After meeting with Treasury officials and IMF CEO Kristalina Georgieva to assess the Argentine crisis, Economy Minister Silvina Batakis took something concrete from Washington: The World Bank board approved on Monday a $ 200 million package to finance innovation and sustainable growth projects.
Batakis met Axel van Trotsenburg, the agency’s director of operations, in the late afternoon, and discussed the global impact of inflation and war in Ukraine and Argentina’s role in helping alleviate the global food crisis as an important agricultural producer.
They also discussed the macroeconomic situation in Argentina and their commitment to work together to protect the poor from the impact of inflation and other macroeconomic challenges, to improve basic services and infrastructure and advance the climate change agenda as a way to promote sustainable growth in Argentina, the Bank reported.
Beyond words, Batakis has obtained approval for a new 200 million project that will be implemented by the National Agency for Science and Technology Promotion and focuses on the creation of technology-based manufacturing companies, on supporting entrepreneurs and on access to private capital.
“Innovation plays an important role in diversifying sources of growth in a country like Argentina, which has skilled human capital, research capabilities and entrepreneurial energy,” said Jordan Schwartz, World Bank Director for Argentina, Paraguay. and Uruguay, present at the meeting. “Investing in this area promotes greener and more inclusive development, hand in hand with the creation of new jobs,” he added.
Batakis’ agenda continues this Tuesday in Washington with a meeting with Wall Street analysts and investors with interests in Argentina. He will also have meetings with representatives of American companies such as Google, Amazon, Chevron and General Motors, Moreover.
One of the minister’s objectives is to present himself in front of various interlocutors so that “they hear and know how he thinks” the new official, according to Ambassador Jorge Argüello, and also to present the lines of action that the Argentine government will adopt in the economic field. .

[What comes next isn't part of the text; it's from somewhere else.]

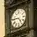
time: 4:45
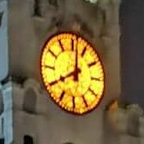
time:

In Washington and Wall Street they look skeptical at the new official, which they consider a stranger. But beyond that, they believe he doesn’t have much room for maneuver in a government suffering from severe internal turmoil.
as he said Clarione former Argentine representative to the IMF Héctor Torres, “the biggest problem I see is credibility”. He added: “Both Lipton and Georgieva know that any compromise Batakis might make will have credibility equal to that of the government in which it sits.”